The Abyssinian
ABOUT
THE BOOK
The beginning of the story is a curious fact: In 1699, Louis X1V of France sent an embassy to the most mysterious and fabled of oriental sovereigns, the Negus, or King, of Abyssinia (modern-day Ethiopia). Louis’ hope was to lure that country, nominally Christian for centuries, into the political and religious orbit of France.
Jean-Baptiste Poncet, gifted young apothecary/physician to the pashas of Cairo, is the hero of this romantic epic embroidering upon the known details of that long-forgotten embassy. Selected by the French consul to lead the mission, Poncet travels through the deserts of Egypt and Sinai and the mountains of Abyssinia to the court of the Negus, thence to Versailles and back again. Along the way he falls madly in love with the consul’s daughter, deals with the intrigues of his fanatical Jesuit travelling companions, treats the Negus for a mysterious skin ailment, and gains a disastrous audience with the king of France.

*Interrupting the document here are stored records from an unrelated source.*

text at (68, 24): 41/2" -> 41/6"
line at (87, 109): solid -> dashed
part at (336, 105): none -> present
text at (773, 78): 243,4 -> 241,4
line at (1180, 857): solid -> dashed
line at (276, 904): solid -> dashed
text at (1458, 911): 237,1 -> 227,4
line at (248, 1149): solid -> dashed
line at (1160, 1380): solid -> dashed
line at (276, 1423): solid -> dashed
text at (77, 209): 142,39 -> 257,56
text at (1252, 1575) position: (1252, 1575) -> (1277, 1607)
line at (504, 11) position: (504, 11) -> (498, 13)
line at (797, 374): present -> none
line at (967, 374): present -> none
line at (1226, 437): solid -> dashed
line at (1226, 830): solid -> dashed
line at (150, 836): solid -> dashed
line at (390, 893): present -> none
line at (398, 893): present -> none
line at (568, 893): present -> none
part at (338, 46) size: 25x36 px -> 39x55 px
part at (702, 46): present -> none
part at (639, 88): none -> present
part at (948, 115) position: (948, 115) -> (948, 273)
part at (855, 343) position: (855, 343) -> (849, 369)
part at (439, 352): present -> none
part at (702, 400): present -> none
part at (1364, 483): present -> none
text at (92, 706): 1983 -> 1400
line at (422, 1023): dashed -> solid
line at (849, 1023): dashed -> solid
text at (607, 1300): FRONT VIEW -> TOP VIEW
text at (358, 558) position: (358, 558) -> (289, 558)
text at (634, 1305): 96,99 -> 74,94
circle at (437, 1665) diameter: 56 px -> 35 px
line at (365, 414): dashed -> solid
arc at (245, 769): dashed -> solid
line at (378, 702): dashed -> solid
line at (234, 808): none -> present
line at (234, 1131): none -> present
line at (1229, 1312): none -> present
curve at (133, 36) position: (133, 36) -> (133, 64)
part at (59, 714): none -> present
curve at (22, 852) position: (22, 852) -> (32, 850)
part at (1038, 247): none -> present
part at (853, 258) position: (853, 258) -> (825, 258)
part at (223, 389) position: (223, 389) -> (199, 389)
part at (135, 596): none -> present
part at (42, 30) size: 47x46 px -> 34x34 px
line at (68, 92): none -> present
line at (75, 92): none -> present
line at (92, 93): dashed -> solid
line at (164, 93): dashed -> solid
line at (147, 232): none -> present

Friendship, humor, love, and discovery infuse this gorgeous adventure, but there is a more serious theme as well. Poncet discovers the splendors of an exotic empire and civilization, and, thanks to him, Ethiopia will escape foreign conquest and preserve its mystery into our own times. In this internationally best-selling novel, Jean-Christophe Rufin yokes the elegant language of the French enlightenment with the storytelling of Alexandre Dumas to bring us a splendid parable of liberty, religious fanaticism, and the possibility of happiness.